Texts About Three Artists
Echoes From the culture house by Hverfisgata
Helgi Þorgils Friðjónsson
While admiring the paintings of Helgi Þorgils you will likely notice the presence of birds, fish, and other animals depicted in nature. On occasion, a nude man will come into view as well. The landscape and the animals are Icelandic and the man bears the likeness of the artist. Even so, he does not appear to be placing direct focus on himself, nor Icelandic nature. The images reflect general inquiries regarding the connection between man and nature, regardless of geological location. They bring forth questions about, for instance, the difference between man and animal. Are they equal, or is mankind superior due to its capacity for self-awareness and the development and comprehension of languages? Conversely, are animals perhaps superior because they are free and closer to nature? Helgi Þorgils looks into the past and turns us towards classic paintings of times long gone. He also finds inspiration in myths and historical, often religious symbolism. The artist will often play with reflections in his works. Fish will look up from the sea, where they are reflected, and birds will swim in water, and be reflected. Reflections are interesting to puzzle over, as well as being aesthetically pleasing. They also bring out a feeling of peace and comfort, and they're certainly important to the composition of many art works.
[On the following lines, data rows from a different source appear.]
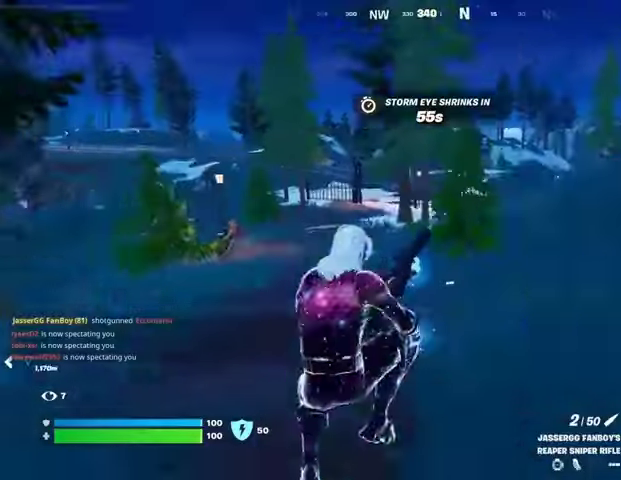
{"buttons": [], "left_stick": "up-right", "right_stick": "center", "events": []}
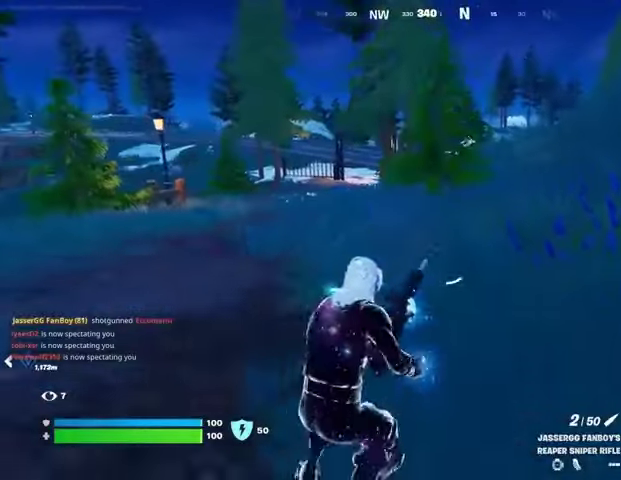
{"buttons": [], "left_stick": "up-right", "right_stick": "center", "events": []}
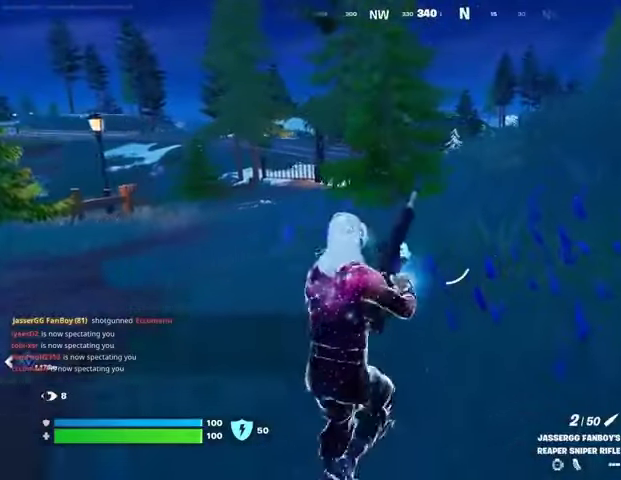
{"buttons": [], "left_stick": "up", "right_stick": "center", "events": [[500, "left_stick", "up"]]}
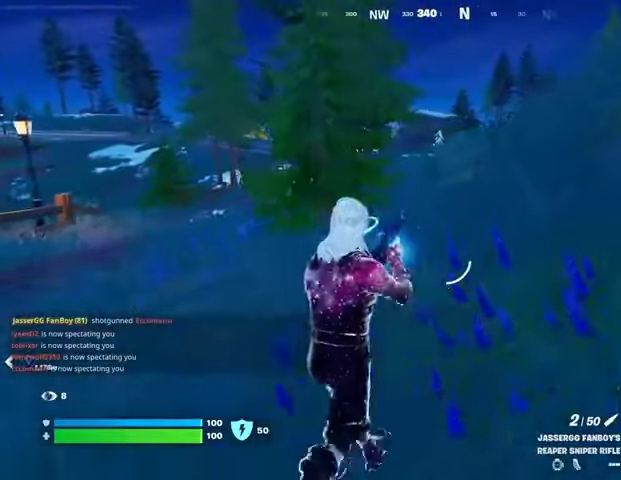
{"buttons": [], "left_stick": "up", "right_stick": "center", "events": []}
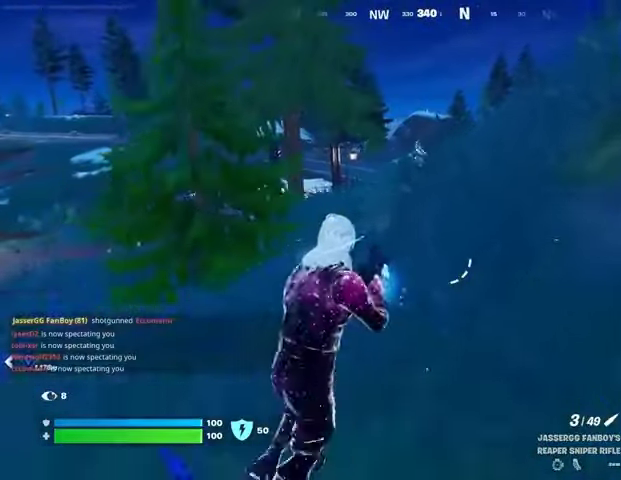
{"buttons": [], "left_stick": "up-right", "right_stick": "center", "events": [[67, "L3", "down"], [133, "L3", "up"], [233, "left_stick", "up-right"]]}
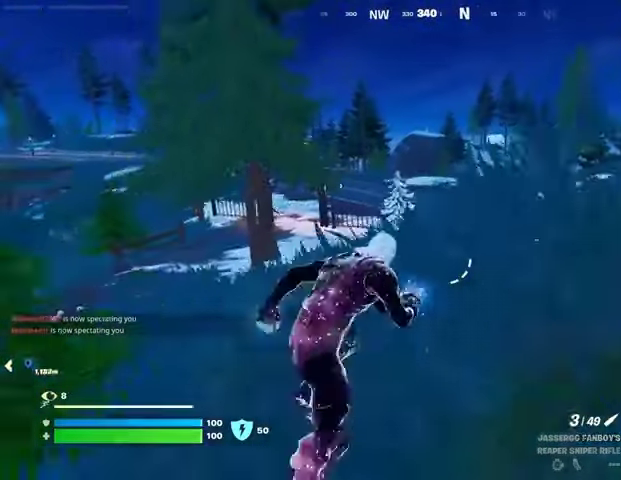
{"buttons": [], "left_stick": "center", "right_stick": "right", "events": [[267, "CROSS", "down"], [333, "CROSS", "up"], [367, "left_stick", "center"], [433, "right_stick", "right"]]}
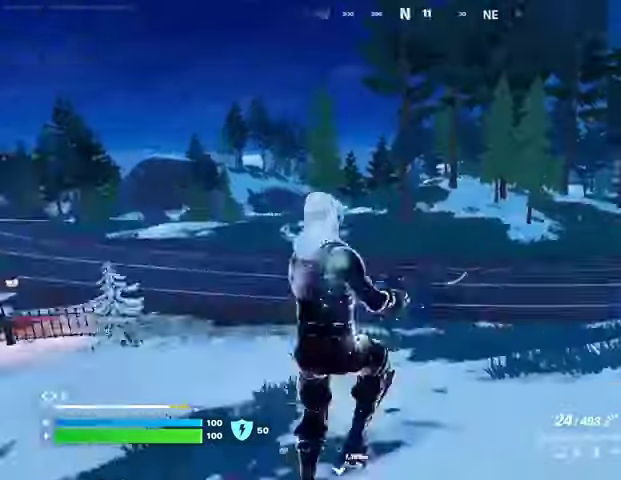
{"buttons": ["R3"], "left_stick": "center", "right_stick": "center", "events": [[33, "right_stick", "center"], [133, "SQUARE", "down"], [233, "SQUARE", "up"], [467, "R3", "down"]]}
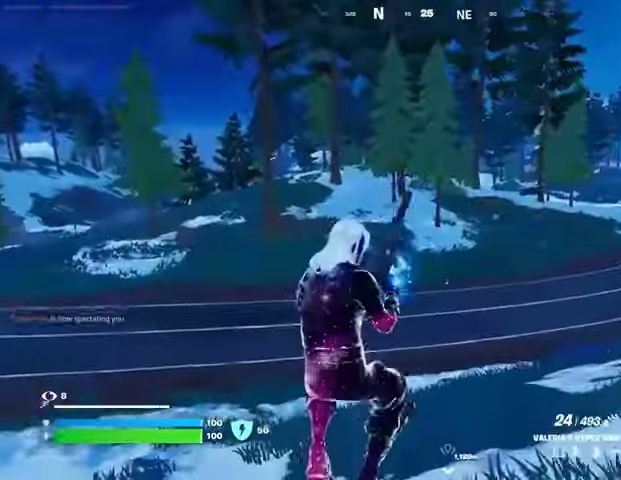
{"buttons": [], "left_stick": "center", "right_stick": "center", "events": [[33, "R3", "up"], [67, "right_stick", "left"], [367, "right_stick", "center"]]}
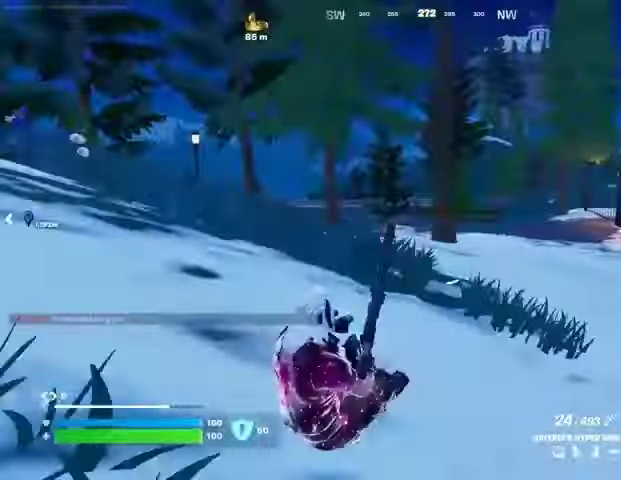
{"buttons": [], "left_stick": "up-right", "right_stick": "right", "events": [[67, "CROSS", "down"], [133, "CROSS", "up"], [467, "left_stick", "up-right"], [467, "right_stick", "right"]]}
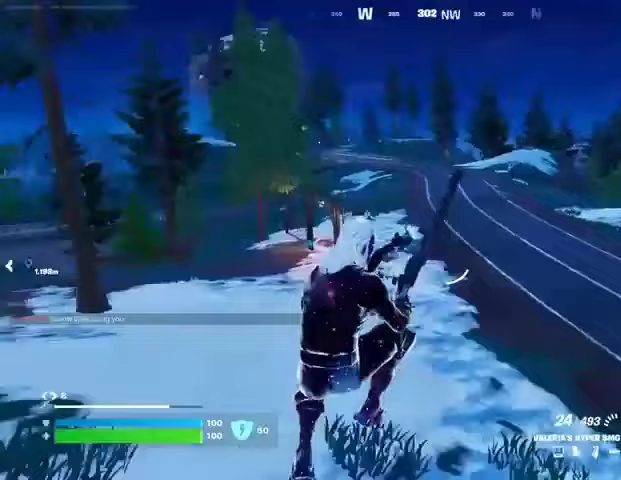
{"buttons": [], "left_stick": "up-right", "right_stick": "center", "events": [[33, "right_stick", "center"]]}
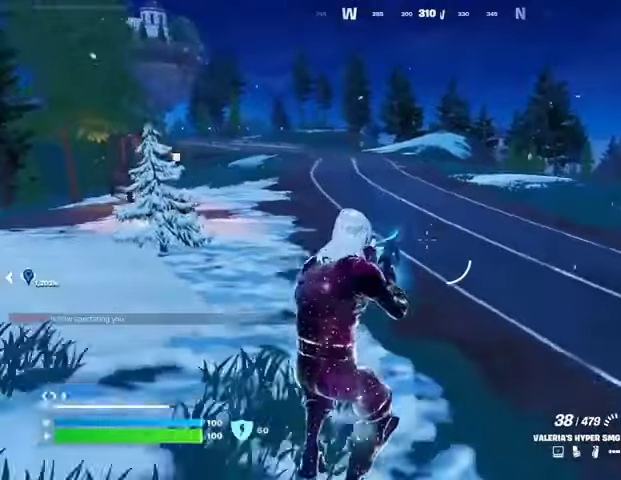
{"buttons": [], "left_stick": "up", "right_stick": "left", "events": [[33, "right_stick", "right"], [133, "left_stick", "up-left"], [200, "right_stick", "center"], [400, "CROSS", "down"], [467, "CROSS", "up"], [467, "left_stick", "up"], [467, "right_stick", "left"]]}
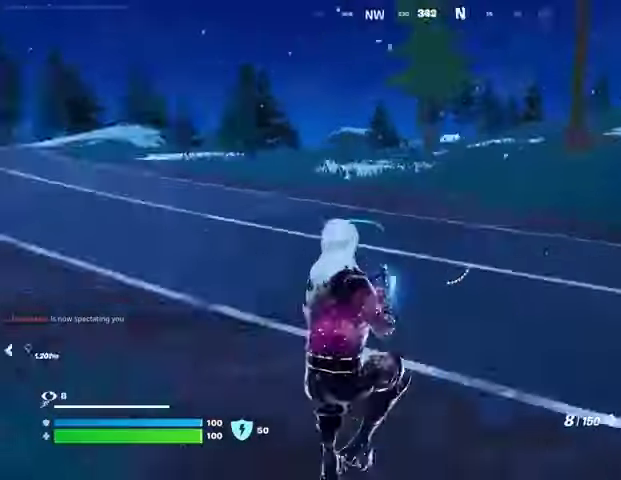
{"buttons": [], "left_stick": "up-right", "right_stick": "center", "events": [[200, "left_stick", "up-right"], [200, "right_stick", "center"], [233, "SQUARE", "down"], [367, "SQUARE", "up"], [433, "SQUARE", "down"], [467, "SQUARE", "up"]]}
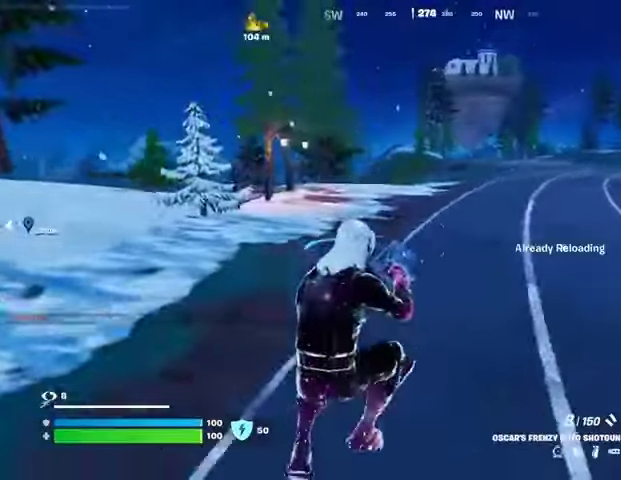
{"buttons": ["CROSS"], "left_stick": "up-left", "right_stick": "right", "events": [[100, "R3", "down"], [100, "right_stick", "down-right"], [200, "R3", "up"], [200, "right_stick", "right"], [333, "left_stick", "up"], [433, "CROSS", "down"], [433, "left_stick", "up-left"]]}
At The Culture House there is a large painting by Helgi Þorgils called ''Fish of the Sea'' from the year 1995. It portrays a man surrounded by various animals. The works here at Landakotsskóli are from a similar time and in them you will find similar imagery.
The pictures show man both individually and as part of the larger context of nature and society. Among his paintings there is one that features a matchstick and a potato, paying homage to classic still life paintings. Such works use foods and other perishable objects to remind us of the fragility of human life. Nothing lasts forever.
The works of Sólveig Aðalsteinsdóttir can be categorized as experiments of sorts with memories and time. As time passes, our memories come to change and some things are completely forgotten. Memories are, of course, stored in our heads, and from there we draw our ideas. How would they change if we tried to remove them from our bodies, by drawing, photographing, or otherwise framing them visually?
Sólveig also examines the ways in which objects can carry memories with them. She keeps with her interesting items that are now obsolete. Once they no longer serve a purpose, they can be displayed as art works, causing people to think about times and how they change, both for people and things. Sólveig reminisces about past environments, from her childhood, for instance. How was the flat she grew up in shaped? Our surroundings, both natural and manufactured, have a strong influence on us.
At The Culture House one can find Sólveig's book, Fjallahringur Reykjavíkur frá vestri til vesturs, from 1981, where she has drawn the horizon around the city on a two-metre long and thin paper that can be folded into a harmonika. Could one recall the mountains when they are not visible before their eyes? Here at Landakotsskóli one can find works by Sólveig that map her walks around Klambratún with her dog. The circle which she walked each time marks the depicted form. She has also wrapped old things in plastic, and it's questionable whether people will notice how well it is packaged?
Guðjón's sculptures and drawings remind us of man, though they aren't of bodies or people. They point to all the things that follow us, like houses, furniture, construction tools, clothing, hair stylings and shoes, all extensions of the human body. We need so many things to get by in the world, primarily things we create ourselves because we can't find them in nature. Guðjón is especially interested in examining various man-made objects. His works awaken questions about the worth of our creations. If an object is made without a purpose, is it automatically an art work? Can construction tools be art works? What about houses? What if the tools don't work, and the house is uninhabitable? Guðjón's works show us that despite their differences in use the tools we make have many things in common. We're always looking to form similar shapes and mould our surroundings in tune with ancestral experience.
At Safnahús one can find Guðjón's 2011 work Surface/building. It is composed of used furniture that Guðjón has collected and polished to colourlessness, so that their wooden innards are clearly seen. Sporadically, he has drawn new surfaces over the various pieces of furniture that resemble skin. At Landakotsskóli one can also find works that blur the lines between wood and skin, as well as drawings of houses that appear to have no windows. Having lost their inhabitability, could they be drawings of sculptures instead? Or of treasures of sorts? He has also drawn chests filing cabinets that look like buildings.